### Provided material ###

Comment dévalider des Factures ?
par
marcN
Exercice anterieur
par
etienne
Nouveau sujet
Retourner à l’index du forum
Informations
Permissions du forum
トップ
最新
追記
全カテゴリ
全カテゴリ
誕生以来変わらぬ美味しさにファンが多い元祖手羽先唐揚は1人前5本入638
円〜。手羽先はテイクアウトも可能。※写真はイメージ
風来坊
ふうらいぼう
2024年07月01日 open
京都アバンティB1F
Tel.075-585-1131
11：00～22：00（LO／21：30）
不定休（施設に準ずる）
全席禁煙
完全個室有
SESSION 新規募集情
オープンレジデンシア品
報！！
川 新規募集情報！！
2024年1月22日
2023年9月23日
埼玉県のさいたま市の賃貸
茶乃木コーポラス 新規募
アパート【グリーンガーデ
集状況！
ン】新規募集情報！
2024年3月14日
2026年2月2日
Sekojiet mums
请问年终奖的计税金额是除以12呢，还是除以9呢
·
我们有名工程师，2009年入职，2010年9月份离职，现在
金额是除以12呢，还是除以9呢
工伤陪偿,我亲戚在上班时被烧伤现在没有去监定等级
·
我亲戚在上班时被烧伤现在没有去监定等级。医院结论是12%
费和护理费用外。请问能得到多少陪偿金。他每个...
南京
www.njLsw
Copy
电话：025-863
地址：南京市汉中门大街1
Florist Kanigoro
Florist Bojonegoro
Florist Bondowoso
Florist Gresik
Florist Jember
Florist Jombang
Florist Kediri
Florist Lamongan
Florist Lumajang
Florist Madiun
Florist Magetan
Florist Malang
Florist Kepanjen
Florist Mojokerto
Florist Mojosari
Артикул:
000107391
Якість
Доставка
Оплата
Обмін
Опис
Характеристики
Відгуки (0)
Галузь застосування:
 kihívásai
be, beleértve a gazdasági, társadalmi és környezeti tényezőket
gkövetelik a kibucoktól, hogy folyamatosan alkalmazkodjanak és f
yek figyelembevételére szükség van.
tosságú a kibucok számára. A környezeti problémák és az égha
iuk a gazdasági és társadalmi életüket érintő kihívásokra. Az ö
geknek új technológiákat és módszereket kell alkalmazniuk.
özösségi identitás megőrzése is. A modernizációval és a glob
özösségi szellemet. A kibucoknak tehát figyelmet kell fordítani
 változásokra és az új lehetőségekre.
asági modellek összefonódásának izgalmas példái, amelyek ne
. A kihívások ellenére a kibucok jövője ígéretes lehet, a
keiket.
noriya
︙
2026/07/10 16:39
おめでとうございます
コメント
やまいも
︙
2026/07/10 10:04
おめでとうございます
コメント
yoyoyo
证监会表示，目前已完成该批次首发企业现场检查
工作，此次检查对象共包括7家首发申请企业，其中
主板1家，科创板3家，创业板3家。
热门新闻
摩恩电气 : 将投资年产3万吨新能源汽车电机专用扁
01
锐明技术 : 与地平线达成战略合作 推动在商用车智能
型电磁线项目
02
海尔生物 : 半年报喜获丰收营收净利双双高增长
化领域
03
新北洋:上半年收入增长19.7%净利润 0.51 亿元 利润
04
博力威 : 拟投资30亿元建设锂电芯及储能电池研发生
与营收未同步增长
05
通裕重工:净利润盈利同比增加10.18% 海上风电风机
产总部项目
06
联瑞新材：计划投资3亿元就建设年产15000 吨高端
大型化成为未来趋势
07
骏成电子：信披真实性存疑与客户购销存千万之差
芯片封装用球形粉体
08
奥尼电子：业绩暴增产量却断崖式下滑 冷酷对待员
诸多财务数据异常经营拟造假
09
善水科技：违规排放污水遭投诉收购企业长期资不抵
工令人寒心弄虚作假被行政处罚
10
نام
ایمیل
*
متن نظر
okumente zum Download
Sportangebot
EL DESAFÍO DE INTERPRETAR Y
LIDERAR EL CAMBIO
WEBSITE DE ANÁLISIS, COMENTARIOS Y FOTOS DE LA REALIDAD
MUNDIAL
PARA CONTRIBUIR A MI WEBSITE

###

# What the task requires:
Print out the whole listing, with every line exactly as it appears.

# Task solution:
Comment dévalider des Factures ?
par
marcN
Exercice anterieur
par
etienne
Nouveau sujet
Retourner à l’index du forum
Informations
Permissions du forum
トップ
最新
追記
全カテゴリ
全カテゴリ
誕生以来変わらぬ美味しさにファンが多い元祖手羽先唐揚は1人前5本入638
円〜。手羽先はテイクアウトも可能。※写真はイメージ
風来坊
ふうらいぼう
2024年07月01日 open
京都アバンティB1F
Tel.075-585-1131
11：00～22：00（LO／21：30）
不定休（施設に準ずる）
全席禁煙
完全個室有
SESSION 新規募集情
オープンレジデンシア品
報！！
川 新規募集情報！！
2024年1月22日
2023年9月23日
埼玉県のさいたま市の賃貸
茶乃木コーポラス 新規募
アパート【グリーンガーデ
集状況！
ン】新規募集情報！
2024年3月14日
2026年2月2日
Sekojiet mums
请问年终奖的计税金额是除以12呢，还是除以9呢
·
我们有名工程师，2009年入职，2010年9月份离职，现在
金额是除以12呢，还是除以9呢
工伤陪偿,我亲戚在上班时被烧伤现在没有去监定等级
·
我亲戚在上班时被烧伤现在没有去监定等级。医院结论是12%
费和护理费用外。请问能得到多少陪偿金。他每个...
南京
www.njLsw
Copy
电话：025-863
地址：南京市汉中门大街1
Florist Kanigoro
Florist Bojonegoro
Florist Bondowoso
Florist Gresik
Florist Jember
Florist Jombang
Florist Kediri
Florist Lamongan
Florist Lumajang
Florist Madiun
Florist Magetan
Florist Malang
Florist Kepanjen
Florist Mojokerto
Florist Mojosari
Артикул:
000107391
Якість
Доставка
Оплата
Обмін
Опис
Характеристики
Відгуки (0)
Галузь застосування:
 kihívásai
be, beleértve a gazdasági, társadalmi és környezeti tényezőket
gkövetelik a kibucoktól, hogy folyamatosan alkalmazkodjanak és f
yek figyelembevételére szükség van.
tosságú a kibucok számára. A környezeti problémák és az égha
iuk a gazdasági és társadalmi életüket érintő kihívásokra. Az ö
geknek új technológiákat és módszereket kell alkalmazniuk.
özösségi identitás megőrzése is. A modernizációval és a glob
özösségi szellemet. A kibucoknak tehát figyelmet kell fordítani
 változásokra és az új lehetőségekre.
asági modellek összefonódásának izgalmas példái, amelyek ne
. A kihívások ellenére a kibucok jövője ígéretes lehet, a
keiket.
noriya
︙
2026/07/10 16:39
おめでとうございます
コメント
やまいも
︙
2026/07/10 10:04
おめでとうございます
コメント
yoyoyo
证监会表示，目前已完成该批次首发企业现场检查
工作，此次检查对象共包括7家首发申请企业，其中
主板1家，科创板3家，创业板3家。
热门新闻
摩恩电气 : 将投资年产3万吨新能源汽车电机专用扁
01
锐明技术 : 与地平线达成战略合作 推动在商用车智能
型电磁线项目
02
海尔生物 : 半年报喜获丰收营收净利双双高增长
化领域
03
新北洋:上半年收入增长19.7%净利润 0.51 亿元 利润
04
博力威 : 拟投资30亿元建设锂电芯及储能电池研发生
与营收未同步增长
05
通裕重工:净利润盈利同比增加10.18% 海上风电风机
产总部项目
06
联瑞新材：计划投资3亿元就建设年产15000 吨高端
大型化成为未来趋势
07
骏成电子：信披真实性存疑与客户购销存千万之差
芯片封装用球形粉体
08
奥尼电子：业绩暴增产量却断崖式下滑 冷酷对待员
诸多财务数据异常经营拟造假
09
善水科技：违规排放污水遭投诉收购企业长期资不抵
工令人寒心弄虚作假被行政处罚
10
نام
ایمیل
*
متن نظر
okumente zum Download
Sportangebot
EL DESAFÍO DE INTERPRETAR Y
LIDERAR EL CAMBIO
WEBSITE DE ANÁLISIS, COMENTARIOS Y FOTOS DE LA REALIDAD
MUNDIAL
PARA CONTRIBUIR A MI WEBSITE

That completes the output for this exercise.